• [Instruction 1] In the rows, take the part that opens with the line containing "Prüfung einer Leistung" and closes with the line containing "Vente & réparation d'électroménager", and render it as a JSON list of strings with one string per line and blank lines omitted. Leave the pictures out of the answer.

• [Extract to read]
_ _ _ _ _ _ _

# Chicago Food Must Haves



## csb (Mar 26, 2014)

I'll be in Chicago this weekend for about 20 hours and then again in May for a training. What are the must haves for food? I've had Giordano's and we're planning a Chicago-style hot dog this trip, but I'd like to hear what to eat and where to eat it.

(God grant eternal rest to VTE and may perpetual light shine upon him. I just thought of him when I wrote that last phrase. RIP)


----------



## engineergurl (Mar 26, 2014)

Lou Malnati's--- Pizza

Portillo's--- Italian Beef Sandwiches

Manny's Deli

Carson Ribs

and of course a hot dog

These foods we pay large amounts of money to get them shipped to us... and are on my list of places to go in person


----------



## snickerd3 (Mar 26, 2014)

Lou's!!! There are locations downtown. I dunno if portillos has any places in the city also super yummy.

Super Dawg www.*superdawg*.com/‎


----------



## snickerd3 (Mar 26, 2014)

_ _ _ _ _ _ _

• [Provided records]
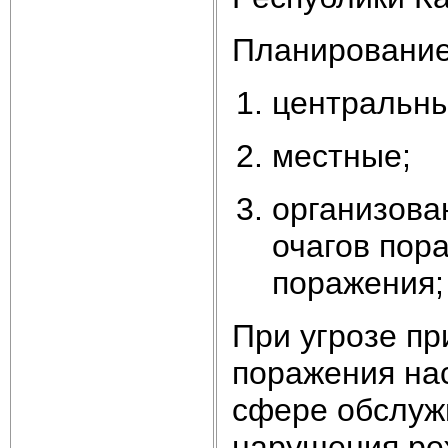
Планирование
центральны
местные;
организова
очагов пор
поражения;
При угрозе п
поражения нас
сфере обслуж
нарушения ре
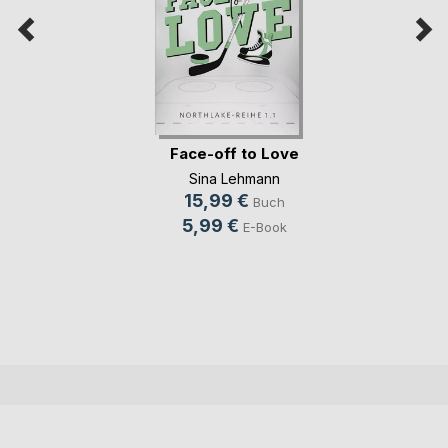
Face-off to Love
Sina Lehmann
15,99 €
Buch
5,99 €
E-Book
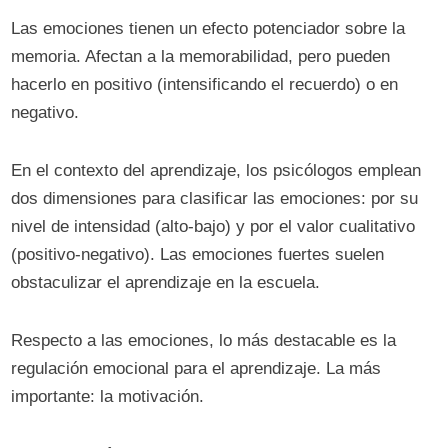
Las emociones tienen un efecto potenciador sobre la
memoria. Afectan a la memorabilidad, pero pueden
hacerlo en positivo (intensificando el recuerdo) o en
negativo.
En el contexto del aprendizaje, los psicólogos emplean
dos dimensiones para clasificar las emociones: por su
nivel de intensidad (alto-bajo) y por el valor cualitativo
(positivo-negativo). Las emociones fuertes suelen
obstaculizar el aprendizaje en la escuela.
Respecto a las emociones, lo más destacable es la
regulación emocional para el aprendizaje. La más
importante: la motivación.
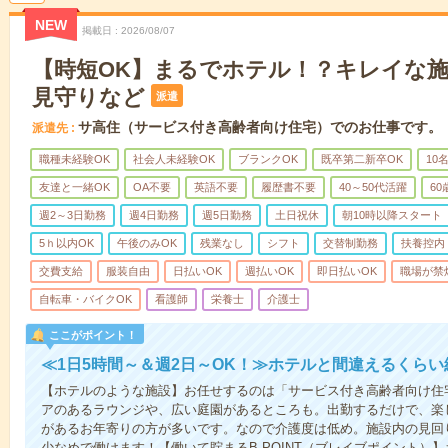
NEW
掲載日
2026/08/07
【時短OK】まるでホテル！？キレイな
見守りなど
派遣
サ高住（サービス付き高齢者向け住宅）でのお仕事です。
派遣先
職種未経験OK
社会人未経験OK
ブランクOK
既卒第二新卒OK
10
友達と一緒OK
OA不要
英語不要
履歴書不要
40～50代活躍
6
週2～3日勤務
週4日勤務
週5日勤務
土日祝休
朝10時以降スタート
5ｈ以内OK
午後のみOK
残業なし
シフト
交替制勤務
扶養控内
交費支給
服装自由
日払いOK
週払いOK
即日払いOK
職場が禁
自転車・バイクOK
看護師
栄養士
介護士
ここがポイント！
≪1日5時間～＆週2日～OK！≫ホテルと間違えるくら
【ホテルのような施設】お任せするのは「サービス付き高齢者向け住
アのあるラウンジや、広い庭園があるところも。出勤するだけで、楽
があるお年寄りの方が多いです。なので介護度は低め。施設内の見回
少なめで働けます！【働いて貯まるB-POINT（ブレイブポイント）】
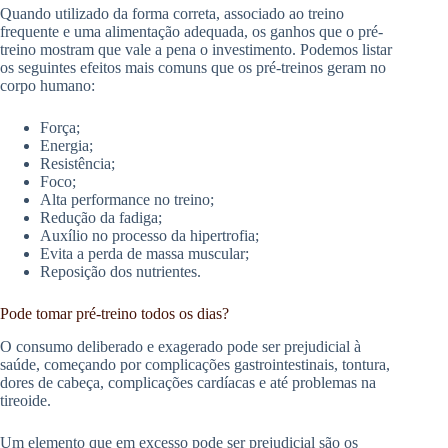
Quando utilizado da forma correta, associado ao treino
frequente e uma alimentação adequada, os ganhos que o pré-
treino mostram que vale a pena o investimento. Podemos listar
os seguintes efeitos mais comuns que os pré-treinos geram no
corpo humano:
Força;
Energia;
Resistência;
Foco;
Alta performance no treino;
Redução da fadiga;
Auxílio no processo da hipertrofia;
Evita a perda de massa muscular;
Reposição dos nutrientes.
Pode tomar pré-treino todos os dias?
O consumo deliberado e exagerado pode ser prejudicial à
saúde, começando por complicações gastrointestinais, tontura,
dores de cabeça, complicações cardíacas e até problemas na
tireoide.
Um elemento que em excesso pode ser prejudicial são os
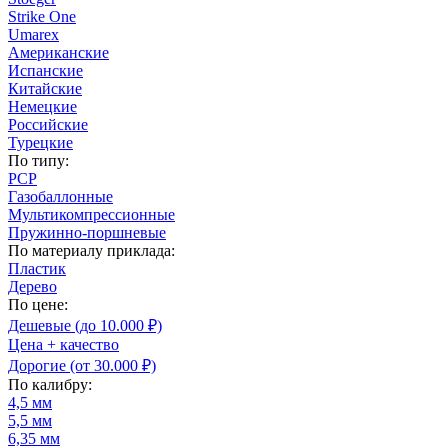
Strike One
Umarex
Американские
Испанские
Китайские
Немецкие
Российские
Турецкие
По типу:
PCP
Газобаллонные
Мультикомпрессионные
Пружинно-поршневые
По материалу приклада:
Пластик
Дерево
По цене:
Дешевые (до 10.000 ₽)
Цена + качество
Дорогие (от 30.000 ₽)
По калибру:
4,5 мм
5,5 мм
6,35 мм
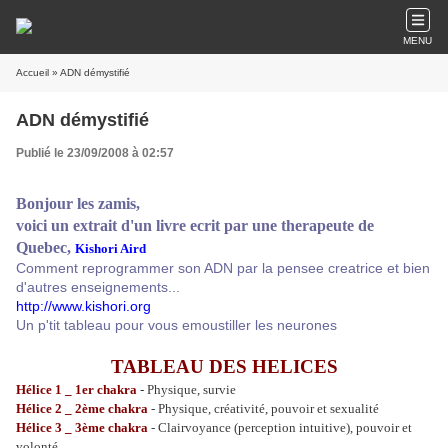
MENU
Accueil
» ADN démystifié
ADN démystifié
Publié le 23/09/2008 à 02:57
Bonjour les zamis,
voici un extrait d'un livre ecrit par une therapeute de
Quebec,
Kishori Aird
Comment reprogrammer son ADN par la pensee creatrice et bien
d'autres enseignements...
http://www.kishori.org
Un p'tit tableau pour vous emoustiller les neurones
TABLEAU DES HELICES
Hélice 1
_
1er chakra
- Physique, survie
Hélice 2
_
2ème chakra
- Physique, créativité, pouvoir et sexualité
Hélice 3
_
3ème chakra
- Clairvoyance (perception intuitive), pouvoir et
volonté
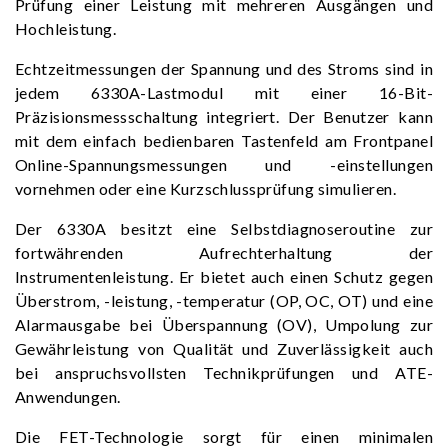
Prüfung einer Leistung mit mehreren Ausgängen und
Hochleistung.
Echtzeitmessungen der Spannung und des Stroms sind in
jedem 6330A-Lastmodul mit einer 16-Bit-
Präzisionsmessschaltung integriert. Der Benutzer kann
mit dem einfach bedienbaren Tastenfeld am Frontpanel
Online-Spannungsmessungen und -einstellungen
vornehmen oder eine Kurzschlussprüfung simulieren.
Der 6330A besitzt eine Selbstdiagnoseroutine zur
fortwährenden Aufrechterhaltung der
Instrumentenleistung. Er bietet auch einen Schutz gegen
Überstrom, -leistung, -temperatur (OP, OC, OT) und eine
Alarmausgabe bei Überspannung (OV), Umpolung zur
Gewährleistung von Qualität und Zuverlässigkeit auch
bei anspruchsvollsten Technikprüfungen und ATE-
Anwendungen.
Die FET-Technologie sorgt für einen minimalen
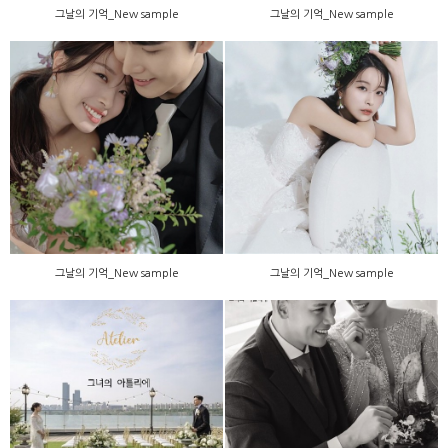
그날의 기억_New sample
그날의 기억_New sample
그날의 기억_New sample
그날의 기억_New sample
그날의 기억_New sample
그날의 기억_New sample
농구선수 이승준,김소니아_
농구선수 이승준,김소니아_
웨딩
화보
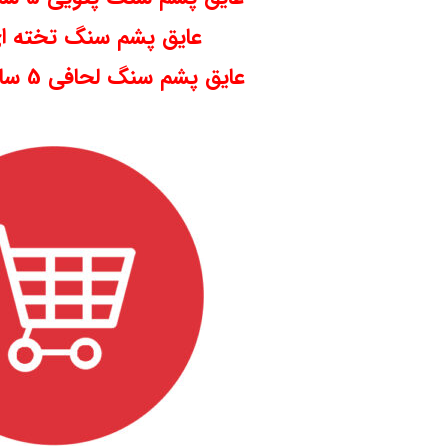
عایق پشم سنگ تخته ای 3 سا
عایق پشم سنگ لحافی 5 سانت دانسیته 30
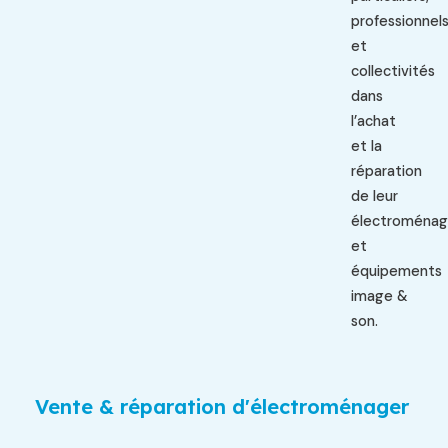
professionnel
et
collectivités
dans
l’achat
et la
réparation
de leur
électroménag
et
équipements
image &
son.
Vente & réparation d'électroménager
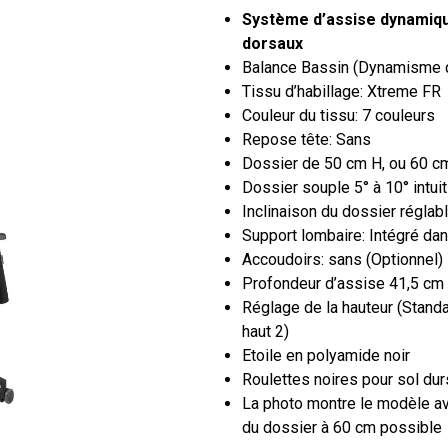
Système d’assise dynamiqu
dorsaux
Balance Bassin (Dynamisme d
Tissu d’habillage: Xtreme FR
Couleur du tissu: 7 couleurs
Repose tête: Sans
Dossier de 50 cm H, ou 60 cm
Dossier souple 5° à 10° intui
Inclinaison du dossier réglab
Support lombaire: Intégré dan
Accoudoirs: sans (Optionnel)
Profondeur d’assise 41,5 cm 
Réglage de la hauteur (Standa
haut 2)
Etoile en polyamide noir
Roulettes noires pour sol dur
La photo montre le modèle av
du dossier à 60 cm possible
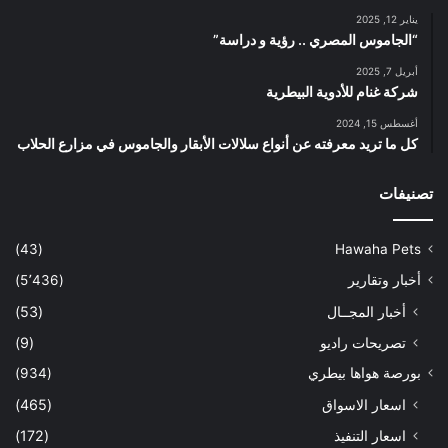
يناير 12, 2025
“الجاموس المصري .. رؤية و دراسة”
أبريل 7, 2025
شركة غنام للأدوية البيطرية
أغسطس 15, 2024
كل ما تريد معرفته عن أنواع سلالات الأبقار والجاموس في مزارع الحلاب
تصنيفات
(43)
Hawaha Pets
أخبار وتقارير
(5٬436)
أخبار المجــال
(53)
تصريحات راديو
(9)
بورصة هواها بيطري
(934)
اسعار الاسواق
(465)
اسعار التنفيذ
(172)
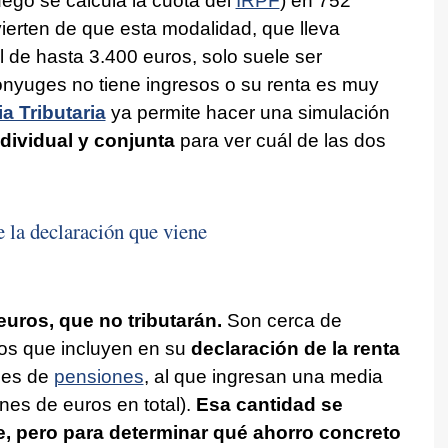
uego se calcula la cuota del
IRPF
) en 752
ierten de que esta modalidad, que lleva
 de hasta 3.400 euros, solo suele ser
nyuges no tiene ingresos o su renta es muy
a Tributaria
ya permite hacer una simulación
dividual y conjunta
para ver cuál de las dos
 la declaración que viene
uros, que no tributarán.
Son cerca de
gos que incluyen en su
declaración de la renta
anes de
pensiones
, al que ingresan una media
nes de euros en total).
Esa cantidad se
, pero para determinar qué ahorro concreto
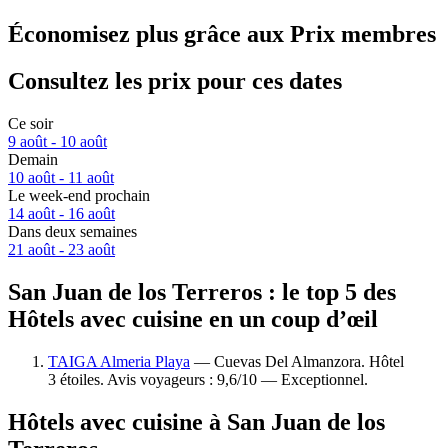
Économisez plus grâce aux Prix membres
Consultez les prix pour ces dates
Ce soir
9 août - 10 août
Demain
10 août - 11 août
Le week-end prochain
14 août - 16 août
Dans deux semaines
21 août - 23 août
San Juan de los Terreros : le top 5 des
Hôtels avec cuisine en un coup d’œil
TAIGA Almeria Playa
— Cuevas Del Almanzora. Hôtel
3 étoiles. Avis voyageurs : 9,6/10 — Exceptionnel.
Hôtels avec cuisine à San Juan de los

_ _ _ _ _ _ _

• [Instruction 2]
Answer from the Chicago food thread:
(a) For roughly how many hours will csb be in Chicago this weekend?
(b) Which pizza place has csb already tried?
(c) What does engineergurl list next to Portillo's?

• [Task solution 1]
[
  "Prüfung einer Leistung mit mehreren Ausgängen und",
  "Hochleistung.",
  "Echtzeitmessungen der Spannung und des Stroms sind in",
  "jedem 6330A-Lastmodul mit einer 16-Bit-",
  "Präzisionsmessschaltung integriert. Der Benutzer kann",
  "mit dem einfach bedienbaren Tastenfeld am Frontpanel",
  "Online-Spannungsmessungen und -einstellungen",
  "vornehmen oder eine Kurzschlussprüfung simulieren.",
  "Der 6330A besitzt eine Selbstdiagnoseroutine zur",
  "fortwährenden Aufrechterhaltung der",
  "Instrumentenleistung. Er bietet auch einen Schutz gegen",
  "Überstrom, -leistung, -temperatur (OP, OC, OT) und eine",
  "Alarmausgabe bei Überspannung (OV), Umpolung zur",
  "Gewährleistung von Qualität und Zuverlässigkeit auch",
  "bei anspruchsvollsten Technikprüfungen und ATE-",
  "Anwendungen.",
  "Die FET-Technologie sorgt für einen minimalen",
  "그날의 기억_New sample",
  "그날의 기억_New sample",
  "그날의 기억_New sample",
  "그날의 기억_New sample",
  "그날의 기억_New sample",
  "그날의 기억_New sample",
  "농구선수 이승준,김소니아_",
  "농구선수 이승준,김소니아_",
  "웨딩",
  "화보",
  "عایق پشم سنگ تخته ای 3 سا",
  "عایق پشم سنگ لحافی 5 سانت دانسیته 30",
  "professionnel",
  "et",
  "collectivités",
  "dans",
  "l’achat",
  "et la",
  "réparation",
  "de leur",
  "électroménag",
  "et",
  "équipements",
  "image &",
  "son.",
  "Vente & réparation d'électroménager"
]

• [Task solution 2]
(a) About 20 hours
(b) Giordano's
(c) Italian Beef Sandwiches